### TASK ITEM
Say how many lines in the listing below contain the word "brightfield". Give the number alone.

### DATA SECTION
----------

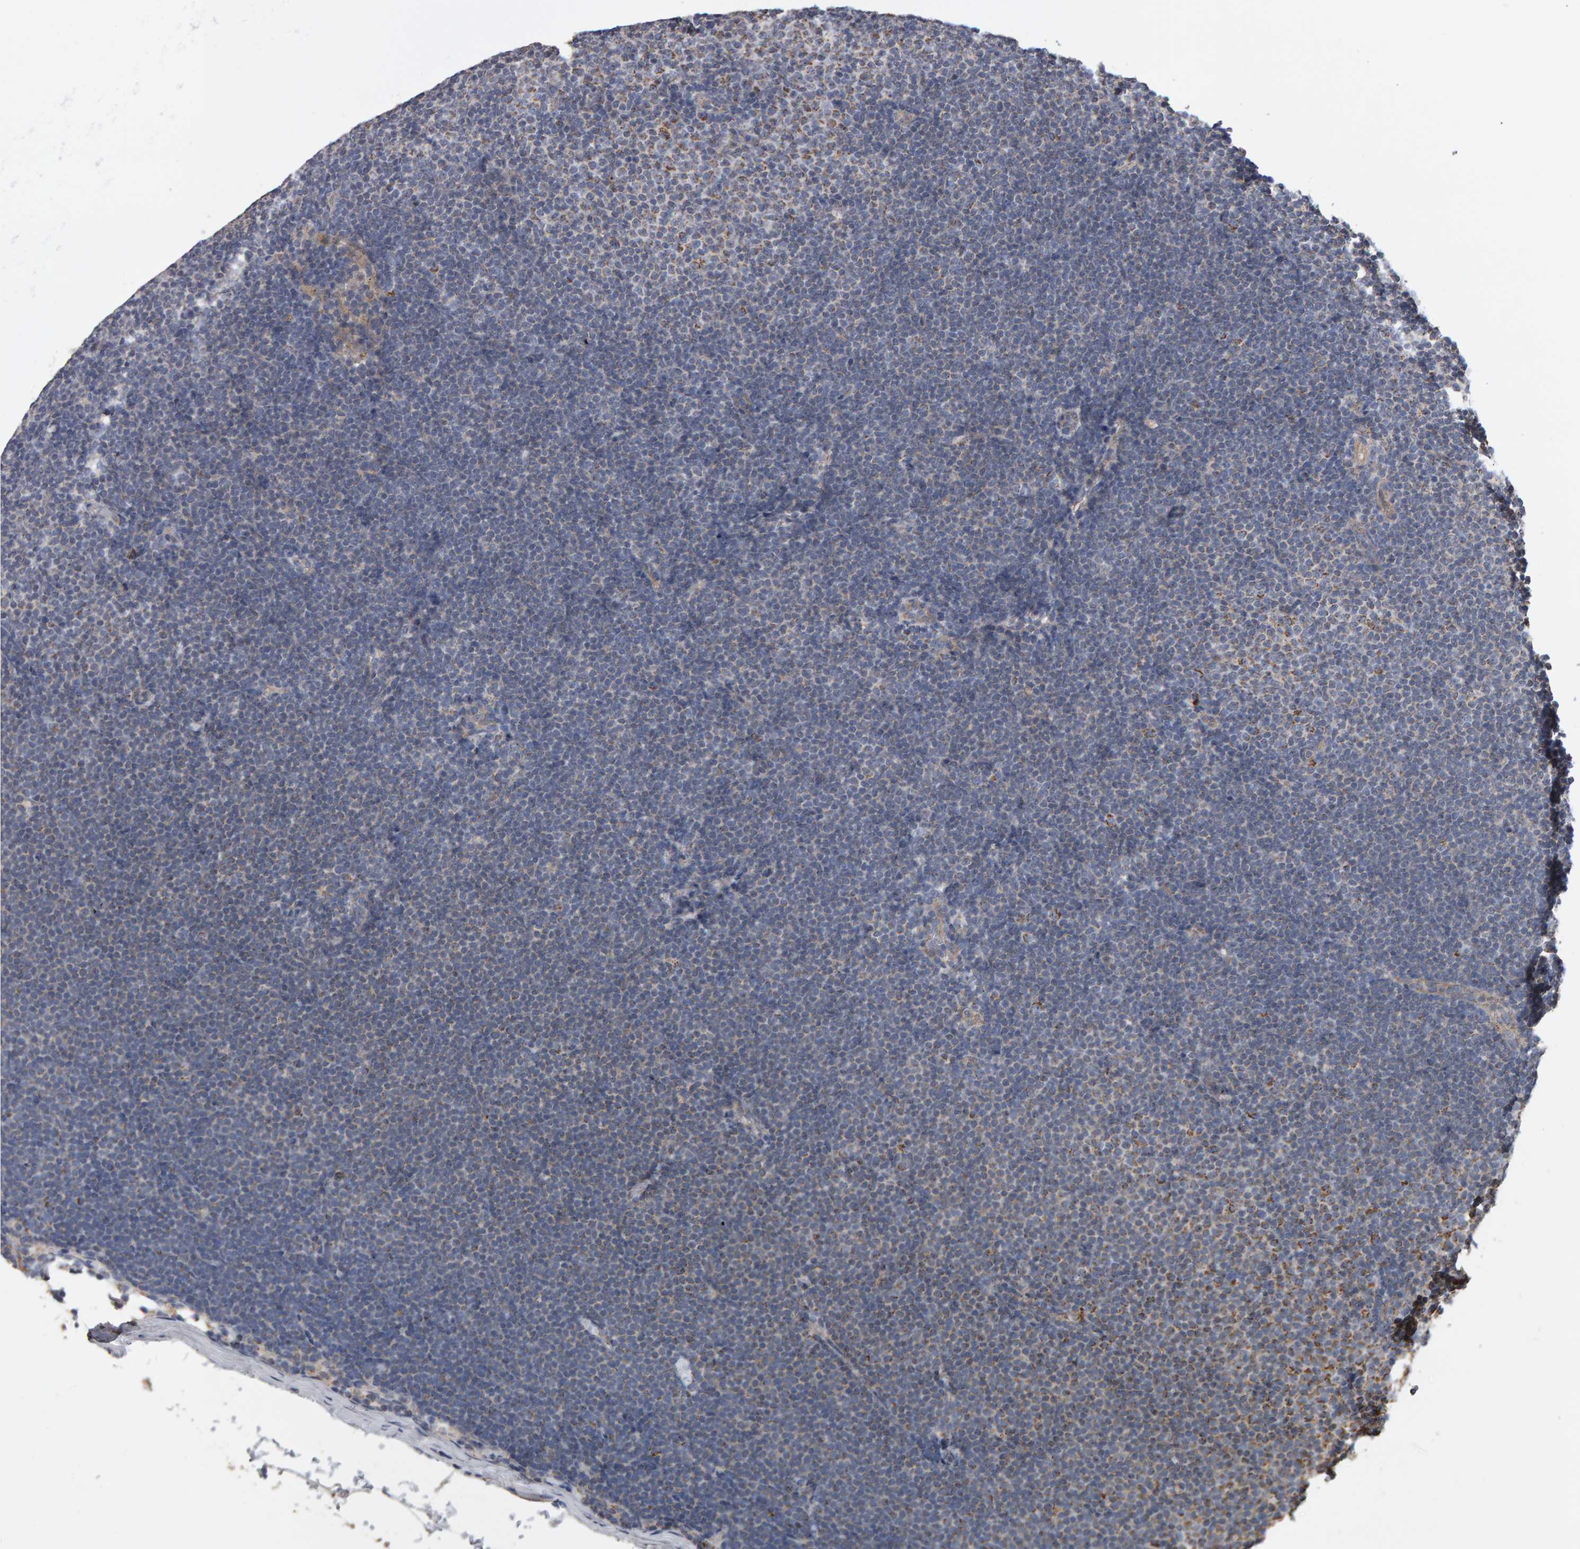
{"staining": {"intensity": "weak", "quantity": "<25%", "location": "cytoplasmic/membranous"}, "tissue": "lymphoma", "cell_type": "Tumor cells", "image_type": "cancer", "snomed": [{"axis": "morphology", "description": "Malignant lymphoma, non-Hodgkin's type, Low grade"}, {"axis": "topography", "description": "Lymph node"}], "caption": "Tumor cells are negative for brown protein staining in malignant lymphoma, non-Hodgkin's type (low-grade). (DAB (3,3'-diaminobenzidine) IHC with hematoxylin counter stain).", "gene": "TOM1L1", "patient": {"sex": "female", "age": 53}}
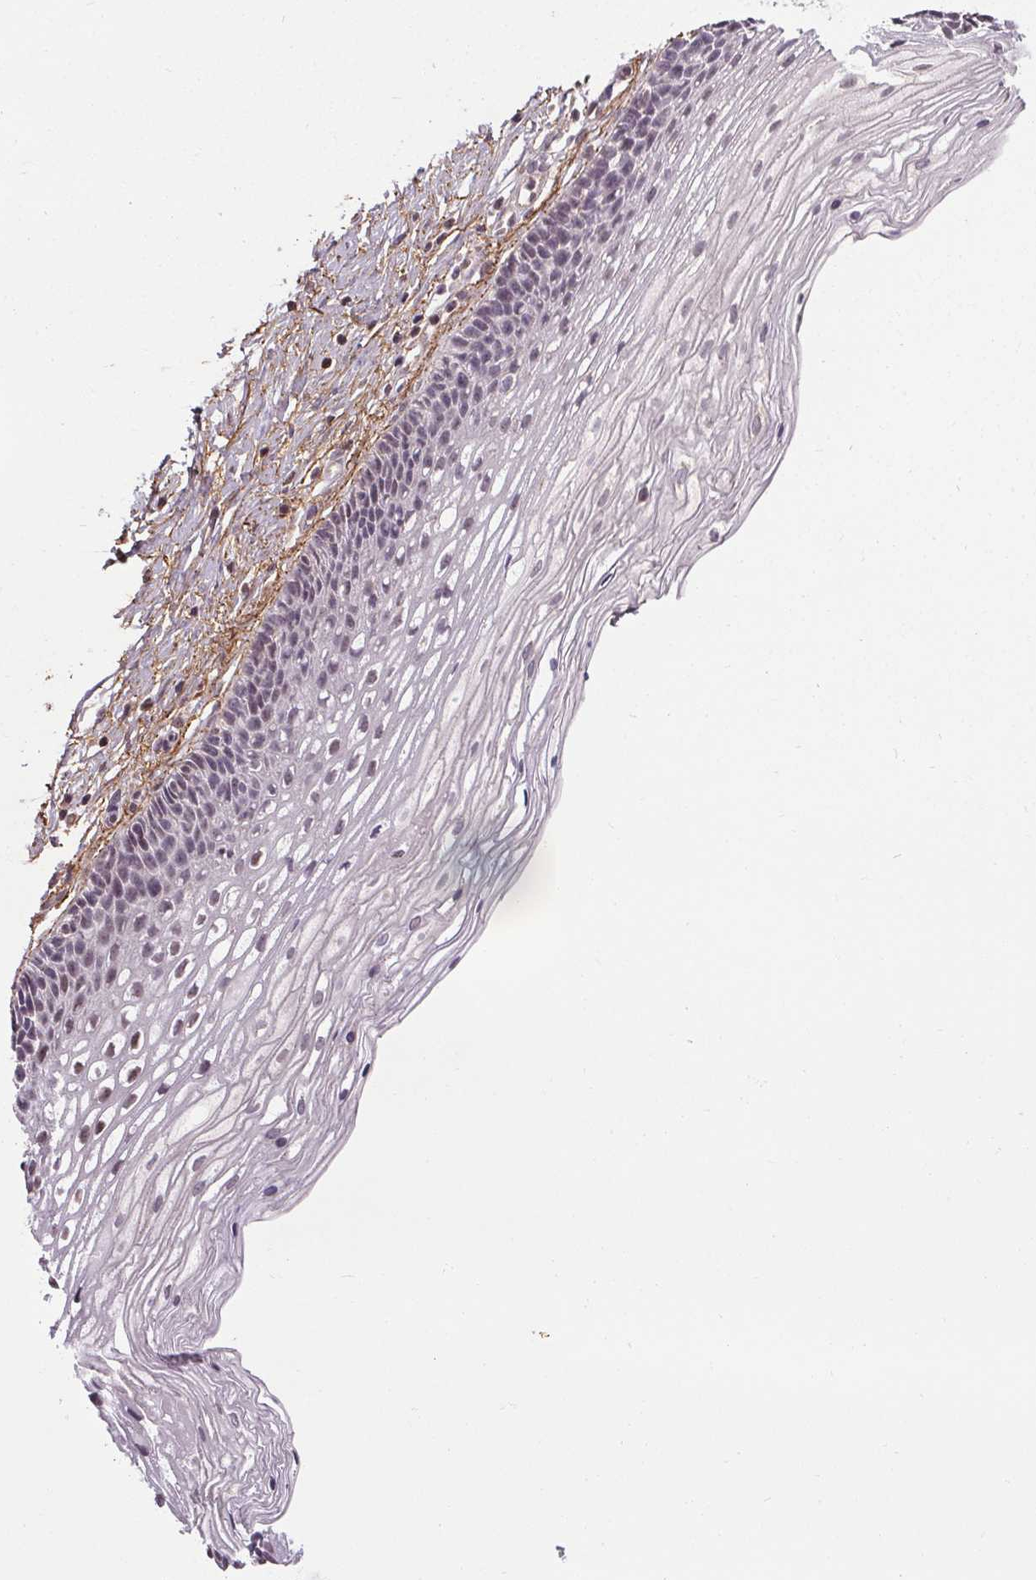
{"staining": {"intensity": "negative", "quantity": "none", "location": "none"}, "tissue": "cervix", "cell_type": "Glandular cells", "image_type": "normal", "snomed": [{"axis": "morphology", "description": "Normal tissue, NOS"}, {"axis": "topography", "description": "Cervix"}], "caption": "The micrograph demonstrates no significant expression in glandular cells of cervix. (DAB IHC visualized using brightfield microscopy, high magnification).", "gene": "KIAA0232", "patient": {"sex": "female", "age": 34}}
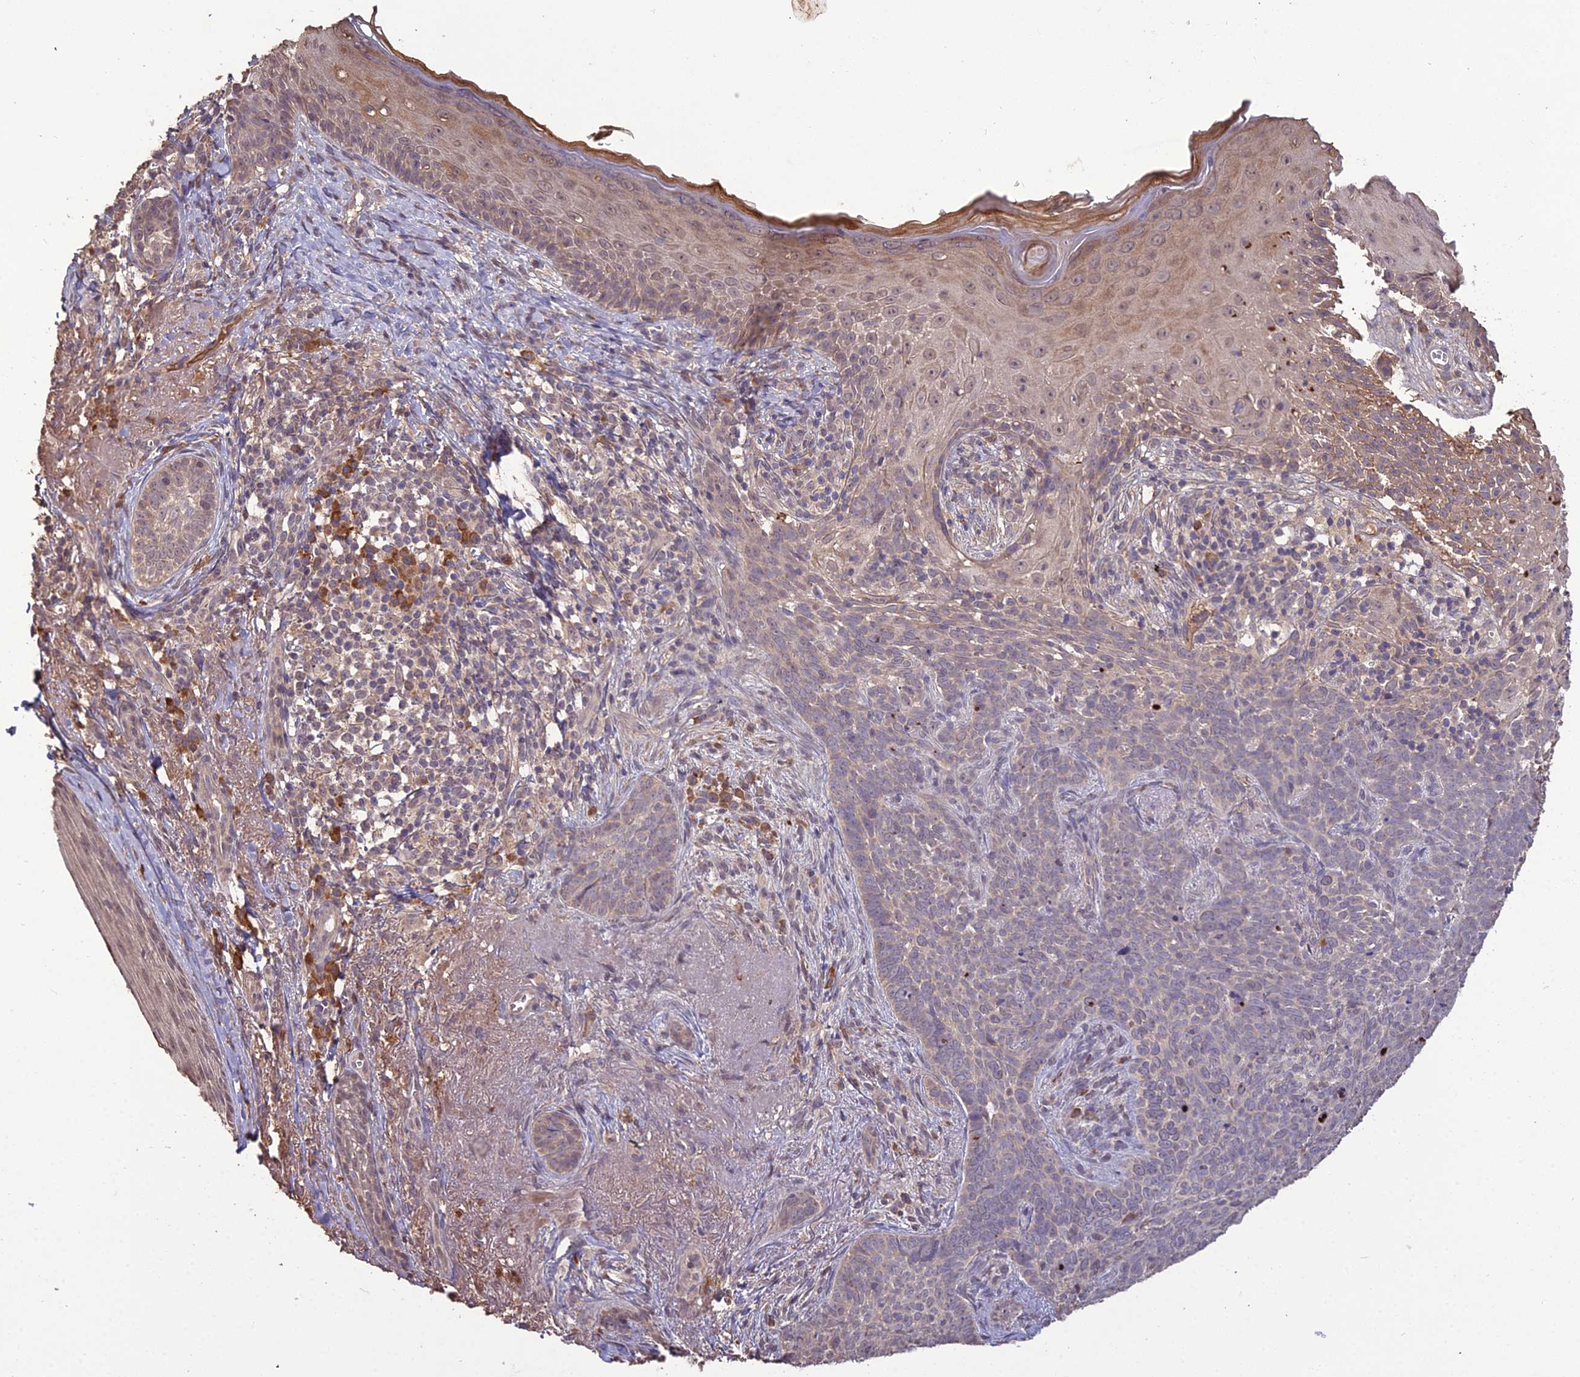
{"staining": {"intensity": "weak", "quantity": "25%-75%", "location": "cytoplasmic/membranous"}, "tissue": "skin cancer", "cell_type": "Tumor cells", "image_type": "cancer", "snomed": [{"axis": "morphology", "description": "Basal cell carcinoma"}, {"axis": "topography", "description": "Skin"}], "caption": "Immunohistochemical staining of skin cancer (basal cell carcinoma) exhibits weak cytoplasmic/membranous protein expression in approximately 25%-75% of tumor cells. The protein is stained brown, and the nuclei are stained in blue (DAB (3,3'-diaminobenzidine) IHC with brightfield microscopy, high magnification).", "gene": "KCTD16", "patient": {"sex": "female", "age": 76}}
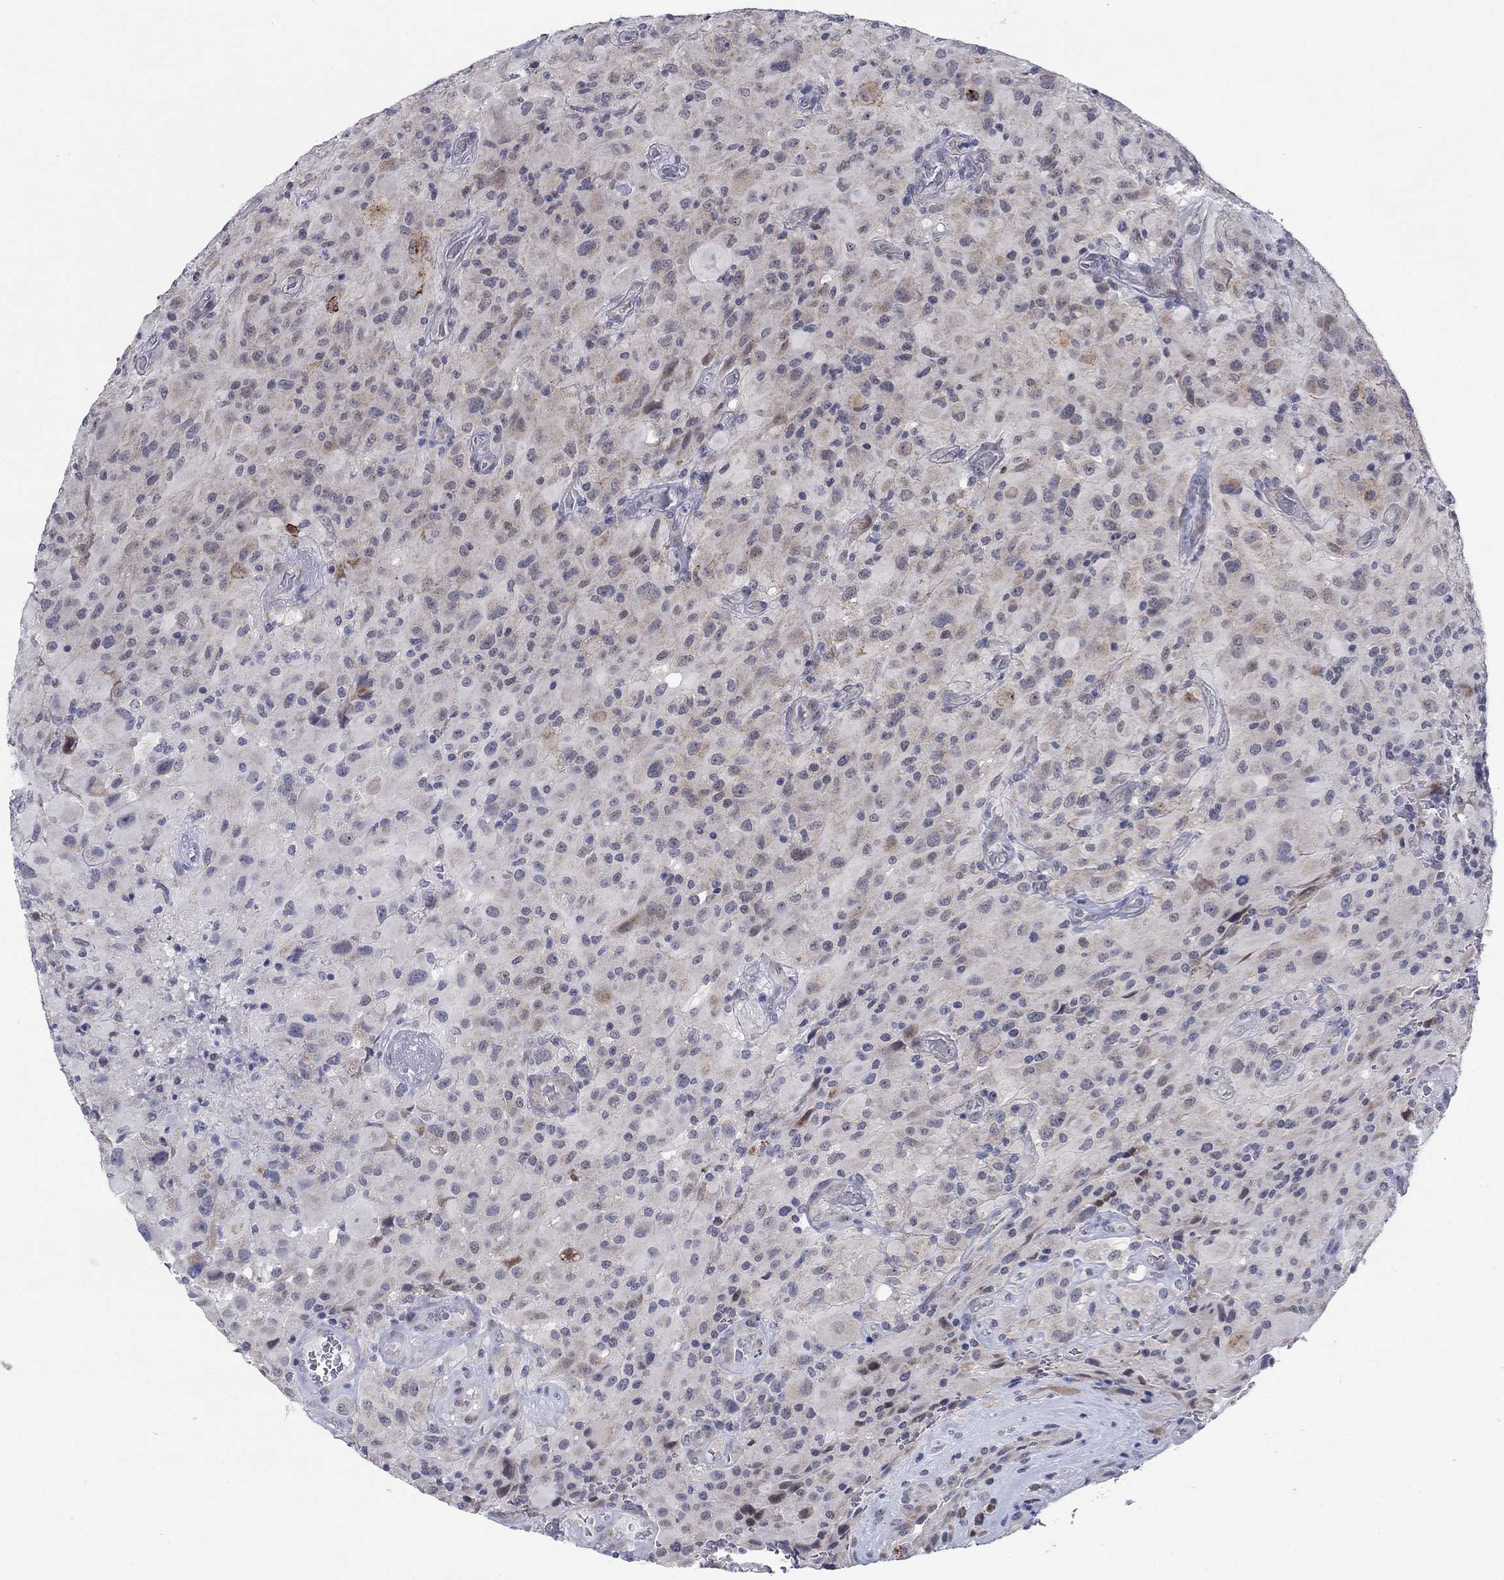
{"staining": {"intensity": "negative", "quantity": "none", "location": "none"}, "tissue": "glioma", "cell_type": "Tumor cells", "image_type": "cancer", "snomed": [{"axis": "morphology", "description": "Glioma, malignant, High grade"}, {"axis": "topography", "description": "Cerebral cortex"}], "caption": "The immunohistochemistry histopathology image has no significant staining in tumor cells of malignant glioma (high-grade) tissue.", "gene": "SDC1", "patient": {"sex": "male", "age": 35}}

----------

### WORKED SOLUTION
2